(RAW DATA begins)

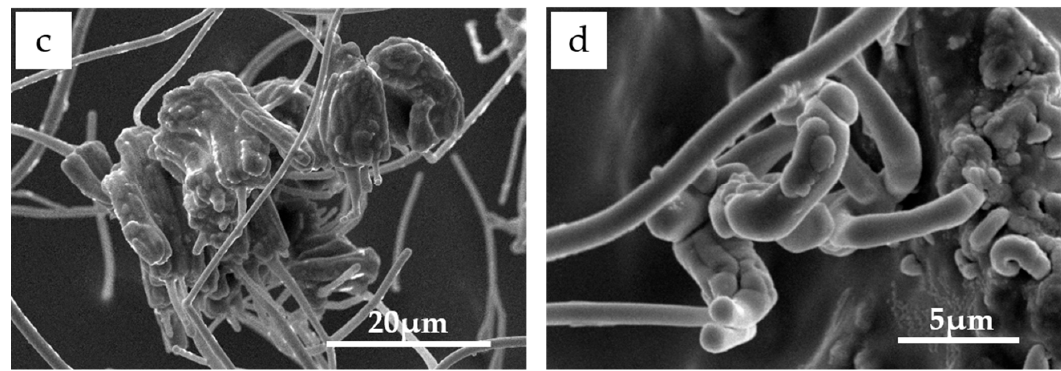
Figure 6. SEM images of the oily polluted soils and rope collected from the Atake seashore in May 2017, showing filamentous microorganisms ( a ) and coccus-type bacterial colonies ( b – d ).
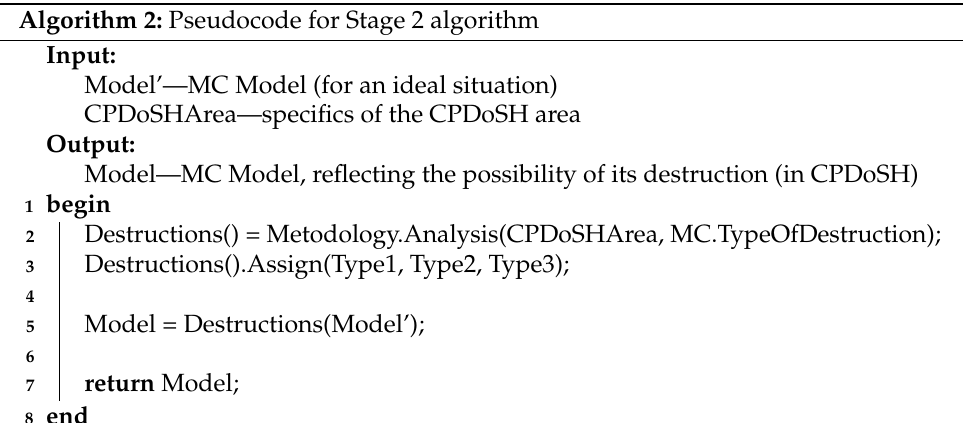
Algorithm 2: Pseudocode for Stage 2 algorithm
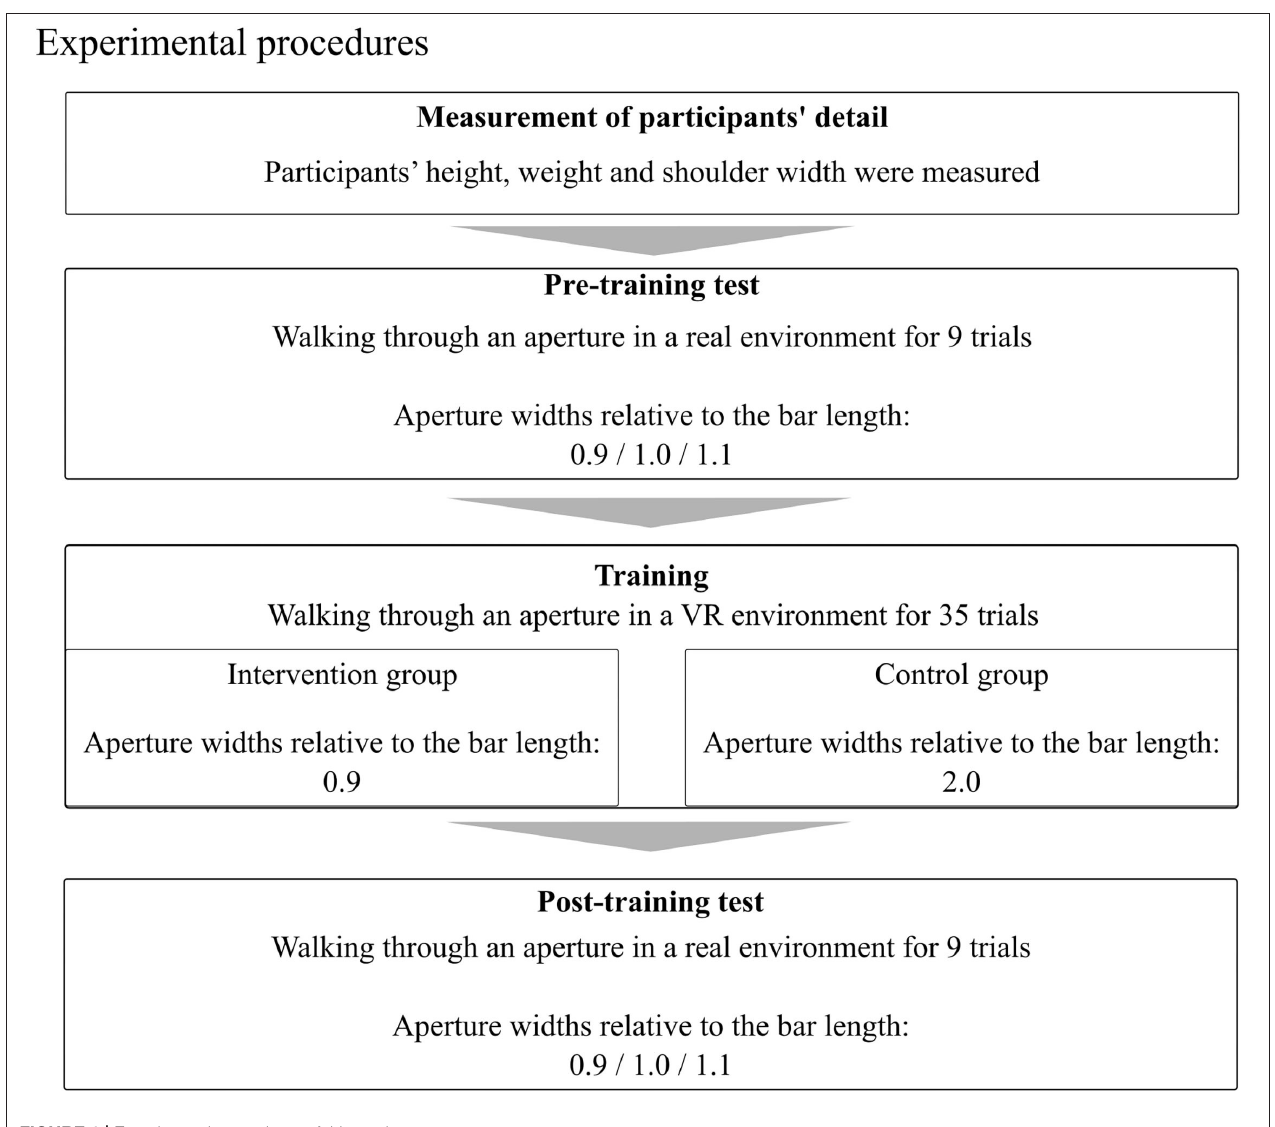
FIGURE 1 | Experimental procedures of this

(RAW DATA ends)

WHAT YOU WILL DO - The expected output is the material above, repeated exactly and free of pictures.

ANSWER TO THIS TASK -
Figure 6. SEM images of the oily polluted soils and rope collected from the Atake seashore in May 2017, showing filamentous microorganisms ( a ) and coccus-type bacterial colonies ( b – d ).
Algorithm 2: Pseudocode for Stage 2 algorithm
FIGURE 1 | Experimental procedures of this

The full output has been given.